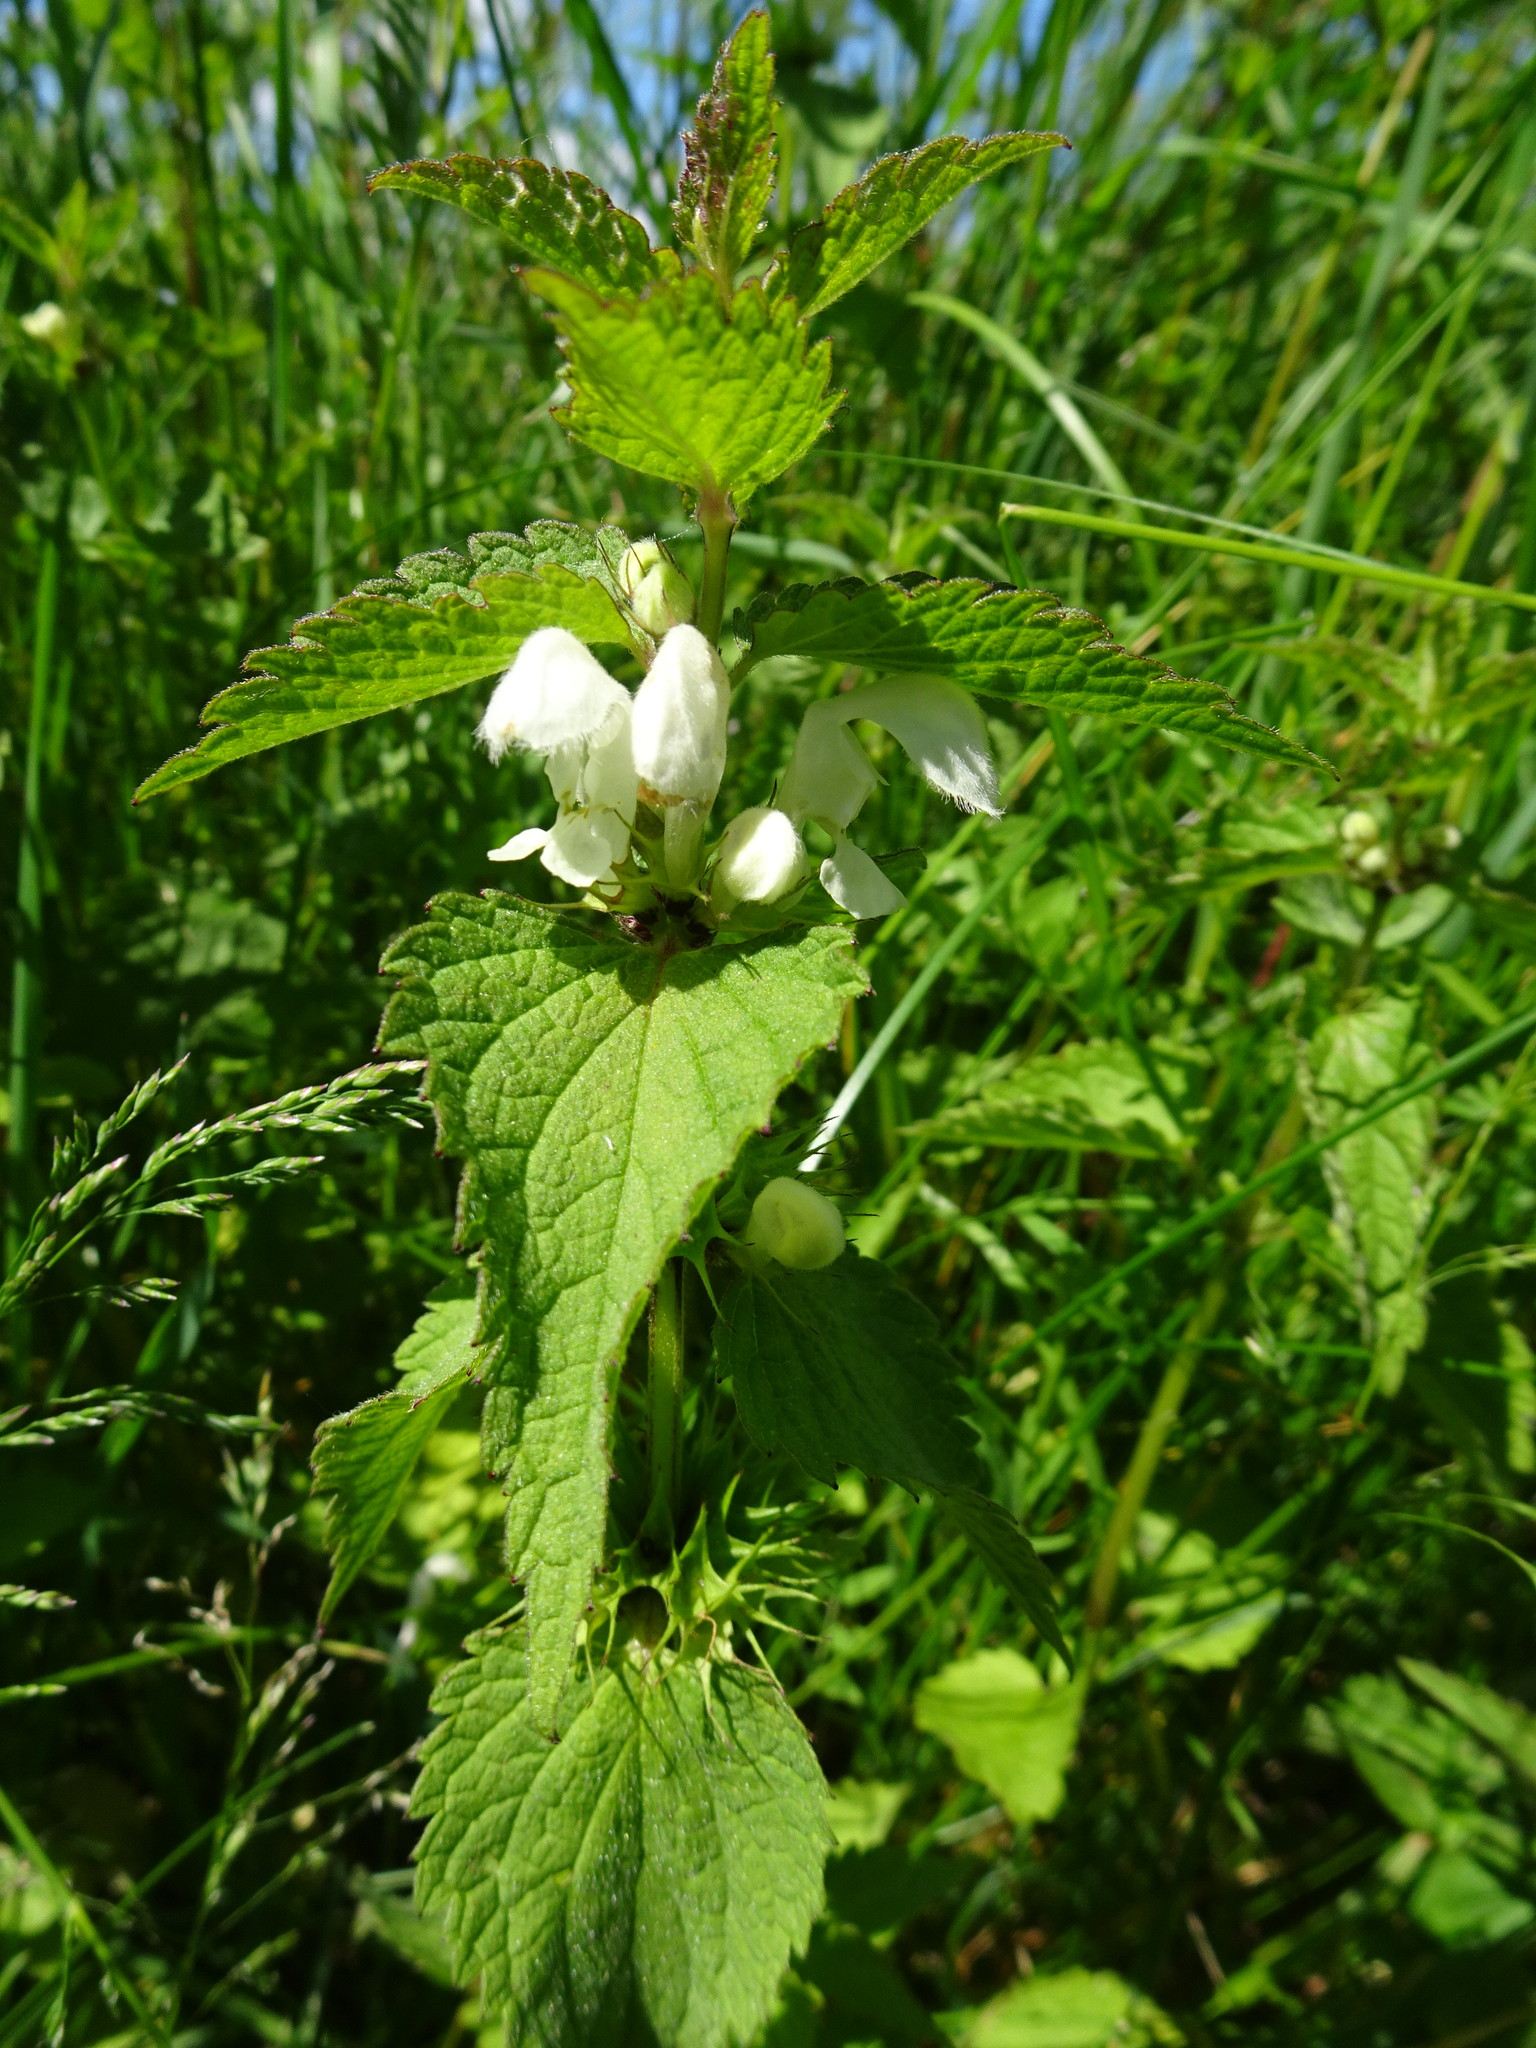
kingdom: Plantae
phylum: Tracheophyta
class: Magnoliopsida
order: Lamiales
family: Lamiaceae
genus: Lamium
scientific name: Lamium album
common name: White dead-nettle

******************************

Instructions to follow
Rewrite the lines under every entry with "common name" changed to "everyday name" and nothing else altered. Leave the pictures out.

Response
kingdom: Plantae
phylum: Tracheophyta
class: Magnoliopsida
order: Lamiales
family: Lamiaceae
genus: Lamium
scientific name: Lamium album
everyday name: White dead-nettle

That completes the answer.